I am grateful to graduate advisees who have become friends and colleagues, especially Josh Miller, Scarlett Harrington, Darrian Carroll, the deeply missed Misti Yang, Alisa Hardy, Kristin Gates, Jessica Gehrke, Jillian Schemenauer, Cassandra Hightower, Carly Parr, and honorary advisee Alex Parr Balaram. I continue to learn from all of these folks. Thanks to all of the incredible graduate students I’ve had the pleasure to know and learn from.

I thank my own teachers and mentors, always Angela Ray most of all.

Thank you to my University of South Carolina Press editor Aurora Bell and series editor Vicki Gallagher for believing in this project and helping me shepherd it along its path to becoming a real book. I greatly appreciate their encouragement and advice and their wisdom in selecting thoughtful readers. Many thanks go to those anonymous readers also—reviewing book manuscripts is a time-consuming and often thankless task. I am very grateful for the energy, care, and attention to detail they invested in this project. These folks made this a richer, stronger book. Any errors or shortcomings of the work are entirely my own.

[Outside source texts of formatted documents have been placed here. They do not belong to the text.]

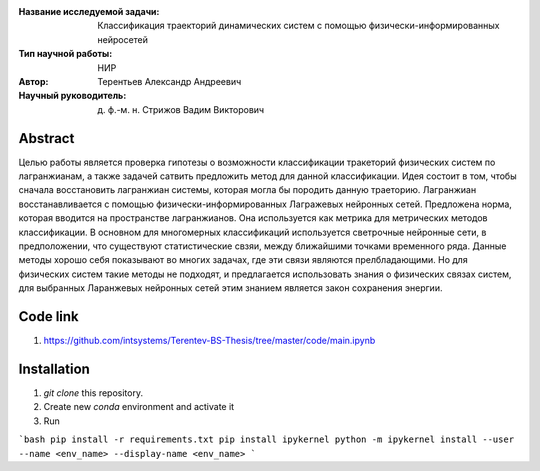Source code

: |test| |codecov| |docs|

.. |test| image:: https://github.com/intsystems/ProjectTemplate/workflows/test/badge.svg
    :target: https://github.com/intsystems/ProjectTemplate/tree/master
    :alt: Test status
    
.. |codecov| image:: https://img.shields.io/codecov/c/github/intsystems/ProjectTemplate/master
    :target: https://app.codecov.io/gh/intsystems/ProjectTemplate
    :alt: Test coverage
    
.. |docs| image:: https://github.com/intsystems/ProjectTemplate/workflows/docs/badge.svg
    :target: https://intsystems.github.io/ProjectTemplate/
    :alt: Docs status


.. class:: center

    :Название исследуемой задачи: Классификация траекторий динамических систем с помощью физически-информированных нейросетей
    :Тип научной работы: НИР
    :Автор: Терентьев Александр Андреевич
    :Научный руководитель: д. ф.-м. н. Стрижов Вадим Викторович

Abstract
========

Целью работы является проверка гипотезы о возможности классификации тракеторий физических систем по лагранжианам, а также задачей сатвить предложить метод для данной классификации. Идея состоит в том, чтобы сначала восстановить лагранжиан системы, которая могла бы породить данную траеторию. Лагранжиан восстанавливается с помощью физически-информированных Лагражевых нейронных сетей. Предложена норма, которая вводится на пространстве лагранжианов. Она используется как метрика для метрических методов классификации. В основном для многомерных классификаций используется светрочные нейронные сети, в предположении, что существуют статистические свзяи, между ближайшими точками временного ряда. Данные методы хорошо себя показывают во многих задачах, где эти связи являются прелбладающими. Но для физических систем такие методы не подходят, и предлагается использовать знания о физических связах систем, для выбранных Ларанжевых нейронных сетей этим знанием является закон сохранения энергии.

Code link
========
1) https://github.com/intsystems/Terentev-BS-Thesis/tree/master/code/main.ipynb

Installation
========

1. `git clone` this repository.
2. Create new `conda` environment and activate it
3. Run 

```bash
pip install -r requirements.txt
pip install ipykernel
python -m ipykernel install --user --name <env_name> --display-name <env_name>
```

I could not do any of this without the support of community, friends, and family. I thank the Milwaukee Public Schools staff who nurture and teach my children. I thank my neighbors who make our corner of Milwaukee a hopeful and welcoming place to live. I thank friends far and near: my Milwaukee book group, Susan Sytsma Bratt, Jessica Bratt Carle, Kyla Ebels-Duggan, Kim Singletary (again) and the whole Kjersti Knox and Garrett Bucks family. My academic work is supported (and sometimes even read!) by people in both my family of origin and family of experience: my parents, Page 146 →Ric and Julie VanderHaagen, and Phoebe Dobrowski; and my sister, Laura Gustafson; and our extended family through adoption, the Lamer-Davis family. Most of all, I thank my husband, Chris Verkaik, who has cared for our children, done our laundry, kept us fed, and performed the lion’s share of household tasks so that I could focus on my work. I’m so very grateful for our two decades of partnership. Our children, Phoebe and Joanna, teach me daily about what it means to be a witness to beauty in our complex and messy human lives. I’m forever glad I get to witness their lives up close.

Speaking of other beauties, finally: I thank my gardens and all the beings who live there, both in Las Vegas and Milwaukee, for giving me work for my hands, delight for my senses, and wonder for my spirit.